Sob a lente de um realismo cético e, infelizmente, conhecendo a tradição comportamental da parte dominante dos destinos do povo e da nação, podemos imaginar o que pode se dar na mente e no coração dos brasileiros, sobretudo o dos apaniguados do poder, amigos íntimos dos metais e dos papéis-moeda: - Está tudo bem com o Brasil! Vejam só: nos deram uma olimpíada! A violência no Rio não é tanta assim! Ora, Nova York também é violenta, em Tóquio também há mendigos. E a corrupção é um mal do homem; existe em todos os países! E obras de engenharia são assim mesmo: as bolsas oscilam, os preços mudam e o gasto final acaba ficando um pouco acima das projeções iniciais, mas isto é assim mesmo, ora!...

Esse é o lado riscado da moeda [como diria o Harvey Duas-Caras Dent, do ótimo Batman – Dark Knight]: acreditarmos que os problemas de nosso país não são tão grandes assim, que “nunca antes, na história deste país” o Brasil esteve tão bem! O Presidente da República chorou e disse que este era o dia mais feliz de sua vida; e chorou e chorou. Enquanto ele chora de “orgulho de ser brasileiro”, grande parte do povo chora de fome, de doença, de miséria, de abandono, de tragédias nas estradas, nos sinais de trânsito e nos hospitais. Mas isto, isto não faz o presidente chorar. Aliás: ele nem toca no assunto... Deixa isso p’ra lá. Afinal, “o Rio de Janeiro continua lindo”... E não esqueçamos que, mês passado, Lula vetou os limites da lei orçamentária, para os gastos com publicidade oficial do governo. Limite é coisa que Lula não gosta; provam-no os seus 37 ministérios [aliás, há ministros que nunca tiveram uma reunião particular/pessoal/individual com o Presidente Lula, nestes anos todos de governo...] e os cartões corporativos e os gastos sigilosos da Presidência da República.

Esse é o lado ruim da escolha do Rio. E mais: bilhões de reais gastos pelas três esferas do Poder Executivo, para melhorar partes de uma única cidade; a reverberação da política nacional do “pão e circo” [Big Brother/futebol/carnaval/micaretas versus bolsa-escola/bolsa-família etc.], tão combatida pela gente “de esquerda”, antes de se tornar governo. Como se dizia, no tempo do Império: “Nada mais conservador do que um liberal, no governo; nada mais liberal do que um conservador, na oposição”.

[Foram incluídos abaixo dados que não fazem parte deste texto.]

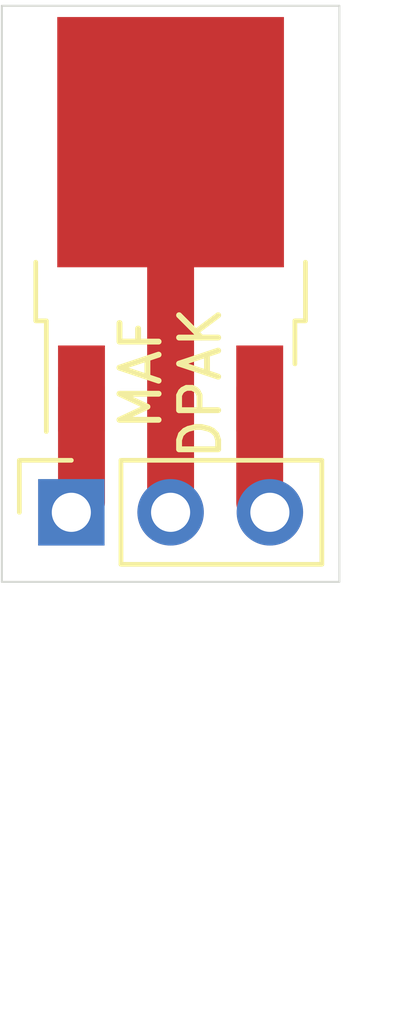
<source format=kicad_pcb>
(kicad_pcb (version 20171130) (host pcbnew 5.1.6-1.fc32)

  (general
    (thickness 1.6)
    (drawings 4)
    (tracks 5)
    (zones 0)
    (modules 2)
    (nets 1)
  )

  (page A4)
  (layers
    (0 F.Cu signal)
    (31 B.Cu signal)
    (32 B.Adhes user)
    (33 F.Adhes user)
    (34 B.Paste user)
    (35 F.Paste user)
    (36 B.SilkS user)
    (37 F.SilkS user)
    (38 B.Mask user)
    (39 F.Mask user)
    (40 Dwgs.User user)
    (41 Cmts.User user)
    (42 Eco1.User user)
    (43 Eco2.User user)
    (44 Edge.Cuts user)
    (45 Margin user)
    (46 B.CrtYd user)
    (47 F.CrtYd user)
    (48 B.Fab user)
    (49 F.Fab user)
  )

  (setup
    (last_trace_width 0.25)
    (trace_clearance 0.2)
    (zone_clearance 0.508)
    (zone_45_only no)
    (trace_min 0.2)
    (via_size 0.8)
    (via_drill 0.4)
    (via_min_size 0.4)
    (via_min_drill 0.3)
    (uvia_size 0.3)
    (uvia_drill 0.1)
    (uvias_allowed no)
    (uvia_min_size 0.2)
    (uvia_min_drill 0.1)
    (edge_width 0.05)
    (segment_width 0.2)
    (pcb_text_width 0.3)
    (pcb_text_size 1.5 1.5)
    (mod_edge_width 0.12)
    (mod_text_size 1 1)
    (mod_text_width 0.15)
    (pad_size 1.524 1.524)
    (pad_drill 0.762)
    (pad_to_mask_clearance 0.05)
    (aux_axis_origin 0 0)
    (visible_elements FFFFFF7F)
    (pcbplotparams
      (layerselection 0x010fc_ffffffff)
      (usegerberextensions false)
      (usegerberattributes true)
      (usegerberadvancedattributes true)
      (creategerberjobfile true)
      (excludeedgelayer true)
      (linewidth 0.100000)
      (plotframeref false)
      (viasonmask false)
      (mode 1)
      (useauxorigin false)
      (hpglpennumber 1)
      (hpglpenspeed 20)
      (hpglpendiameter 15.000000)
      (psnegative false)
      (psa4output false)
      (plotreference true)
      (plotvalue true)
      (plotinvisibletext false)
      (padsonsilk false)
      (subtractmaskfromsilk false)
      (outputformat 1)
      (mirror false)
      (drillshape 1)
      (scaleselection 1)
      (outputdirectory ""))
  )

  (net 0 "")

  (net_class Default "This is the default net class."
    (clearance 0.2)
    (trace_width 0.25)
    (via_dia 0.8)
    (via_drill 0.4)
    (uvia_dia 0.3)
    (uvia_drill 0.1)
  )

  (module Connector_PinSocket_2.54mm:PinSocket_1x03_P2.54mm_Vertical (layer F.Cu) (tedit 5A19A429) (tstamp 5F73093C)
    (at 140.97 61.722 90)
    (descr "Through hole straight socket strip, 1x03, 2.54mm pitch, single row (from Kicad 4.0.7), script generated")
    (tags "Through hole socket strip THT 1x03 2.54mm single row")
    (fp_text reference MAF (at 3.556 1.778 90) (layer F.SilkS)
      (effects (font (size 1 1) (thickness 0.15)))
    )
    (fp_text value PinSocket_1x03_P2.54mm_Vertical (at 0 7.85 90) (layer F.Fab)
      (effects (font (size 1 1) (thickness 0.15)))
    )
    (fp_line (start -1.8 6.85) (end -1.8 -1.8) (layer F.CrtYd) (width 0.05))
    (fp_line (start 1.75 6.85) (end -1.8 6.85) (layer F.CrtYd) (width 0.05))
    (fp_line (start 1.75 -1.8) (end 1.75 6.85) (layer F.CrtYd) (width 0.05))
    (fp_line (start -1.8 -1.8) (end 1.75 -1.8) (layer F.CrtYd) (width 0.05))
    (fp_line (start 0 -1.33) (end 1.33 -1.33) (layer F.SilkS) (width 0.12))
    (fp_line (start 1.33 -1.33) (end 1.33 0) (layer F.SilkS) (width 0.12))
    (fp_line (start 1.33 1.27) (end 1.33 6.41) (layer F.SilkS) (width 0.12))
    (fp_line (start -1.33 6.41) (end 1.33 6.41) (layer F.SilkS) (width 0.12))
    (fp_line (start -1.33 1.27) (end -1.33 6.41) (layer F.SilkS) (width 0.12))
    (fp_line (start -1.33 1.27) (end 1.33 1.27) (layer F.SilkS) (width 0.12))
    (fp_line (start -1.27 6.35) (end -1.27 -1.27) (layer F.Fab) (width 0.1))
    (fp_line (start 1.27 6.35) (end -1.27 6.35) (layer F.Fab) (width 0.1))
    (fp_line (start 1.27 -0.635) (end 1.27 6.35) (layer F.Fab) (width 0.1))
    (fp_line (start 0.635 -1.27) (end 1.27 -0.635) (layer F.Fab) (width 0.1))
    (fp_line (start -1.27 -1.27) (end 0.635 -1.27) (layer F.Fab) (width 0.1))
    (fp_text user %R (at 0 2.54) (layer F.Fab)
      (effects (font (size 1 1) (thickness 0.15)))
    )
    (pad 3 thru_hole oval (at 0 5.08 90) (size 1.7 1.7) (drill 1) (layers *.Cu *.Mask))
    (pad 2 thru_hole oval (at 0 2.54 90) (size 1.7 1.7) (drill 1) (layers *.Cu *.Mask))
    (pad 1 thru_hole rect (at 0 0 90) (size 1.7 1.7) (drill 1) (layers *.Cu *.Mask))
    (model ${KISYS3DMOD}/Connector_PinSocket_2.54mm.3dshapes/PinSocket_1x03_P2.54mm_Vertical.wrl
      (at (xyz 0 0 0))
      (scale (xyz 1 1 1))
      (rotate (xyz 0 0 0))
    )
  )

  (module Package_TO_SOT_SMD:TO-252-2 (layer F.Cu) (tedit 5A70A390) (tstamp 5F730301)
    (at 143.51 54.356 90)
    (descr "TO-252 / DPAK SMD package, http://www.infineon.com/cms/en/product/packages/PG-TO252/PG-TO252-3-1/")
    (tags "DPAK TO-252 DPAK-3 TO-252-3 SOT-428")
    (attr smd)
    (fp_text reference DPAK (at -4.064 0.762 90) (layer F.SilkS)
      (effects (font (size 1 1) (thickness 0.15)))
    )
    (fp_text value TO-252-2 (at 0 4.5 90) (layer F.Fab)
      (effects (font (size 1 1) (thickness 0.15)))
    )
    (fp_line (start 5.55 -3.5) (end -5.55 -3.5) (layer F.CrtYd) (width 0.05))
    (fp_line (start 5.55 3.5) (end 5.55 -3.5) (layer F.CrtYd) (width 0.05))
    (fp_line (start -5.55 3.5) (end 5.55 3.5) (layer F.CrtYd) (width 0.05))
    (fp_line (start -5.55 -3.5) (end -5.55 3.5) (layer F.CrtYd) (width 0.05))
    (fp_line (start -2.47 3.18) (end -3.57 3.18) (layer F.SilkS) (width 0.12))
    (fp_line (start -2.47 3.45) (end -2.47 3.18) (layer F.SilkS) (width 0.12))
    (fp_line (start -0.97 3.45) (end -2.47 3.45) (layer F.SilkS) (width 0.12))
    (fp_line (start -2.47 -3.18) (end -5.3 -3.18) (layer F.SilkS) (width 0.12))
    (fp_line (start -2.47 -3.45) (end -2.47 -3.18) (layer F.SilkS) (width 0.12))
    (fp_line (start -0.97 -3.45) (end -2.47 -3.45) (layer F.SilkS) (width 0.12))
    (fp_line (start -4.97 2.655) (end -2.27 2.655) (layer F.Fab) (width 0.1))
    (fp_line (start -4.97 1.905) (end -4.97 2.655) (layer F.Fab) (width 0.1))
    (fp_line (start -2.27 1.905) (end -4.97 1.905) (layer F.Fab) (width 0.1))
    (fp_line (start -4.97 -1.905) (end -2.27 -1.905) (layer F.Fab) (width 0.1))
    (fp_line (start -4.97 -2.655) (end -4.97 -1.905) (layer F.Fab) (width 0.1))
    (fp_line (start -1.865 -2.655) (end -4.97 -2.655) (layer F.Fab) (width 0.1))
    (fp_line (start -1.27 -3.25) (end 3.95 -3.25) (layer F.Fab) (width 0.1))
    (fp_line (start -2.27 -2.25) (end -1.27 -3.25) (layer F.Fab) (width 0.1))
    (fp_line (start -2.27 3.25) (end -2.27 -2.25) (layer F.Fab) (width 0.1))
    (fp_line (start 3.95 3.25) (end -2.27 3.25) (layer F.Fab) (width 0.1))
    (fp_line (start 3.95 -3.25) (end 3.95 3.25) (layer F.Fab) (width 0.1))
    (fp_line (start 4.95 2.7) (end 3.95 2.7) (layer F.Fab) (width 0.1))
    (fp_line (start 4.95 -2.7) (end 4.95 2.7) (layer F.Fab) (width 0.1))
    (fp_line (start 3.95 -2.7) (end 4.95 -2.7) (layer F.Fab) (width 0.1))
    (fp_text user %R (at 0 0 90) (layer F.Fab)
      (effects (font (size 1 1) (thickness 0.15)))
    )
    (pad "" smd rect (at 0.425 1.525 90) (size 3.05 2.75) (layers F.Paste))
    (pad "" smd rect (at 3.775 -1.525 90) (size 3.05 2.75) (layers F.Paste))
    (pad "" smd rect (at 0.425 -1.525 90) (size 3.05 2.75) (layers F.Paste))
    (pad "" smd rect (at 3.775 1.525 90) (size 3.05 2.75) (layers F.Paste))
    (pad 2 smd rect (at 2.1 0 90) (size 6.4 5.8) (layers F.Cu F.Mask))
    (pad 3 smd rect (at -4.2 2.28 90) (size 2.2 1.2) (layers F.Cu F.Paste F.Mask))
    (pad 1 smd rect (at -4.2 -2.28 90) (size 2.2 1.2) (layers F.Cu F.Paste F.Mask))
    (model ${KISYS3DMOD}/Package_TO_SOT_SMD.3dshapes/TO-252-2.wrl
      (at (xyz 0 0 0))
      (scale (xyz 1 1 1))
      (rotate (xyz 0 0 0))
    )
  )

  (gr_line (start 147.828 63.5) (end 139.192 63.5) (layer Edge.Cuts) (width 0.05) (tstamp 5F73093F))
  (gr_line (start 147.828 63.5) (end 147.828 48.768) (layer Edge.Cuts) (width 0.05))
  (gr_line (start 139.192 48.768) (end 147.828 48.768) (layer Edge.Cuts) (width 0.05))
  (gr_line (start 139.192 63.5) (end 139.192 48.768) (layer Edge.Cuts) (width 0.05))

  (segment (start 141.23 61.462) (end 140.97 61.722) (width 0.25) (layer F.Cu) (net 0))
  (segment (start 141.23 58.556) (end 141.23 61.462) (width 1.2) (layer F.Cu) (net 0))
  (segment (start 145.79 61.462) (end 146.05 61.722) (width 0.25) (layer F.Cu) (net 0))
  (segment (start 145.79 58.556) (end 145.79 61.462) (width 1.2) (layer F.Cu) (net 0))
  (segment (start 143.51 61.722) (end 143.51 52.256) (width 1.2) (layer F.Cu) (net 0))

)

</source>
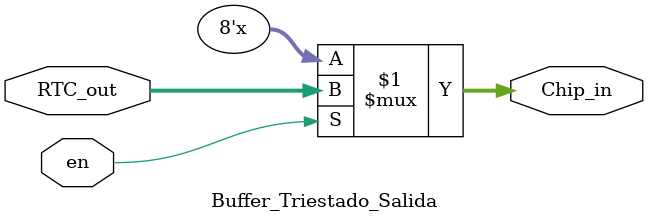
<source format=v>
`timescale 1ns / 1ps
module Buffer_Triestado_Salida(
    input [7:0] RTC_out,
    input en,
    output [7:0] Chip_in
    );
	 
	 assign Chip_in = en ? RTC_out : 8'bz; 
		 
endmodule

</source>
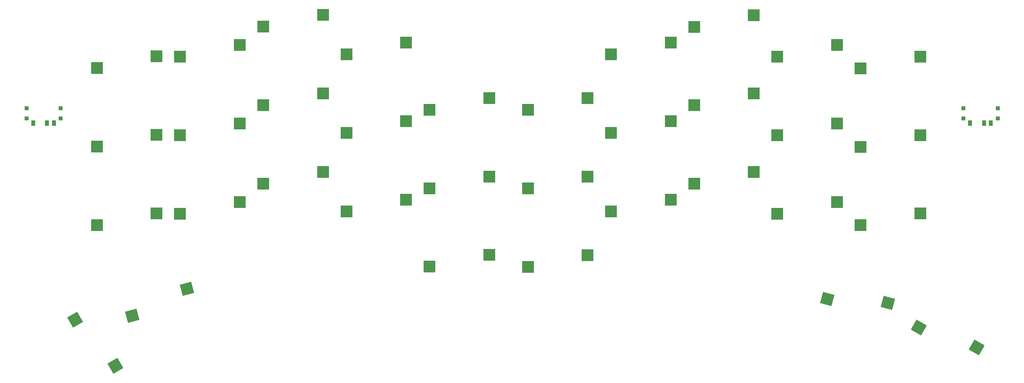
<source format=gbr>
%TF.GenerationSoftware,KiCad,Pcbnew,(6.0.11)*%
%TF.CreationDate,2023-02-07T21:41:21-05:00*%
%TF.ProjectId,main,6d61696e-2e6b-4696-9361-645f70636258,rev?*%
%TF.SameCoordinates,Original*%
%TF.FileFunction,Paste,Bot*%
%TF.FilePolarity,Positive*%
%FSLAX46Y46*%
G04 Gerber Fmt 4.6, Leading zero omitted, Abs format (unit mm)*
G04 Created by KiCad (PCBNEW (6.0.11)) date 2023-02-07 21:41:21*
%MOMM*%
%LPD*%
G01*
G04 APERTURE LIST*
G04 Aperture macros list*
%AMRotRect*
0 Rectangle, with rotation*
0 The origin of the aperture is its center*
0 $1 length*
0 $2 width*
0 $3 Rotation angle, in degrees counterclockwise*
0 Add horizontal line*
21,1,$1,$2,0,0,$3*%
G04 Aperture macros list end*
%ADD10RotRect,2.550000X2.500000X195.000000*%
%ADD11RotRect,2.550000X2.500000X120.000000*%
%ADD12R,2.550000X2.500000*%
%ADD13RotRect,2.550000X2.500000X150.000000*%
%ADD14RotRect,2.550000X2.500000X165.000000*%
%ADD15R,0.900000X0.900000*%
%ADD16R,0.900000X1.250000*%
G04 APERTURE END LIST*
D10*
%TO.C,SW34*%
X69511815Y-120201481D03*
X81340938Y-114402276D03*
%TD*%
D11*
%TO.C,SW33*%
X57132105Y-121094310D03*
X65795309Y-131019420D03*
%TD*%
D12*
%TO.C,SW32*%
X133826900Y-109582000D03*
X146753900Y-107042000D03*
%TD*%
%TO.C,SW31*%
X115826800Y-97582000D03*
X128753800Y-95042000D03*
%TD*%
%TO.C,SW30*%
X97826900Y-91581500D03*
X110753900Y-89041500D03*
%TD*%
%TO.C,SW29*%
X79827900Y-98081500D03*
X92754900Y-95541500D03*
%TD*%
%TO.C,SW28*%
X61826800Y-100581500D03*
X74753800Y-98041500D03*
%TD*%
%TO.C,SW27*%
X133826900Y-92582000D03*
X146753900Y-90042000D03*
%TD*%
%TO.C,SW26*%
X115826800Y-80582000D03*
X128753800Y-78042000D03*
%TD*%
%TO.C,SW25*%
X97826900Y-74581500D03*
X110753900Y-72041500D03*
%TD*%
%TO.C,SW24*%
X79827900Y-81081500D03*
X92754900Y-78541500D03*
%TD*%
%TO.C,SW23*%
X61826900Y-83581500D03*
X74753900Y-81041500D03*
%TD*%
%TO.C,SW22*%
X133826900Y-75582000D03*
X146753900Y-73042000D03*
%TD*%
%TO.C,SW21*%
X115826900Y-63582000D03*
X128753900Y-61042000D03*
%TD*%
%TO.C,SW20*%
X97826900Y-57581500D03*
X110753900Y-55041500D03*
%TD*%
%TO.C,SW19*%
X79827800Y-64081500D03*
X92754800Y-61541500D03*
%TD*%
%TO.C,SW18*%
X61826900Y-66581500D03*
X74753900Y-64041500D03*
%TD*%
D13*
%TO.C,SW17*%
X239768710Y-122789795D03*
X252233820Y-127053591D03*
%TD*%
D14*
%TO.C,SW16*%
X219910416Y-116565915D03*
X233054339Y-117458218D03*
%TD*%
D12*
%TO.C,SW15*%
X227112600Y-100613400D03*
X240039600Y-98073400D03*
%TD*%
%TO.C,SW14*%
X209111600Y-98113400D03*
X222038600Y-95573400D03*
%TD*%
%TO.C,SW13*%
X191112600Y-91613400D03*
X204039600Y-89073400D03*
%TD*%
%TO.C,SW12*%
X173112600Y-97613900D03*
X186039600Y-95073900D03*
%TD*%
%TO.C,SW11*%
X155112600Y-109613900D03*
X168039600Y-107073900D03*
%TD*%
%TO.C,SW10*%
X227112600Y-83613400D03*
X240039600Y-81073400D03*
%TD*%
%TO.C,SW9*%
X209111600Y-81113400D03*
X222038600Y-78573400D03*
%TD*%
%TO.C,SW8*%
X191112600Y-74613400D03*
X204039600Y-72073400D03*
%TD*%
%TO.C,SW7*%
X173112600Y-80613900D03*
X186039600Y-78073900D03*
%TD*%
%TO.C,SW6*%
X155112600Y-92613900D03*
X168039600Y-90073900D03*
%TD*%
%TO.C,SW5*%
X227112600Y-66613400D03*
X240039600Y-64073400D03*
%TD*%
%TO.C,SW4*%
X209111600Y-64113400D03*
X222038600Y-61573400D03*
%TD*%
%TO.C,SW3*%
X191112600Y-57613400D03*
X204039600Y-55073400D03*
%TD*%
%TO.C,SW2*%
X173112600Y-63613900D03*
X186039600Y-61073900D03*
%TD*%
%TO.C,SW1*%
X155112600Y-75613900D03*
X168039600Y-73073900D03*
%TD*%
D15*
%TO.C,SW_POWER1*%
X46582800Y-75287600D03*
X53982800Y-77487600D03*
X46582800Y-77487600D03*
X53982800Y-75287600D03*
D16*
X48032800Y-78462600D03*
X51032800Y-78462600D03*
X52532800Y-78462600D03*
%TD*%
D15*
%TO.C,SW_POWER0*%
X256801800Y-75287600D03*
X256801800Y-77487600D03*
X249401800Y-77487600D03*
X249401800Y-75287600D03*
D16*
X250851800Y-78462600D03*
X253851800Y-78462600D03*
X255351800Y-78462600D03*
%TD*%
M02*

</source>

Mas eu, espiritualista que sou, prefiro ver as coisas por um ângulo evolucionista: as olimpíadas do hemisfério sul serão um marco na história mundial [dentre as promessas da campanha Rio 2016, está a de plantar 24.000.000 de árvores, no Rio de Janeiro]; o planeta verá a miscigenação única de raças, as fronteiras abertas para todos [palestinos e israelenses, árabes e judeus], o diálogo religioso e ecumênico de todas as crenças de boa índole [cristãos, mulçumanos, budistas, espíritas, teósofos, cientologistas, ateus...], a alegria de um povo que sofre e que não desiste de sorrir/sonhar/amar e que acha que a vida é assim mesmo, como diz o poeta – Mas e a vida? E a vida o que é, diga lá, meu irmão. Ela é a batida de um coração; ela é uma doce ilusão... É a vida. É bonita e é bonita.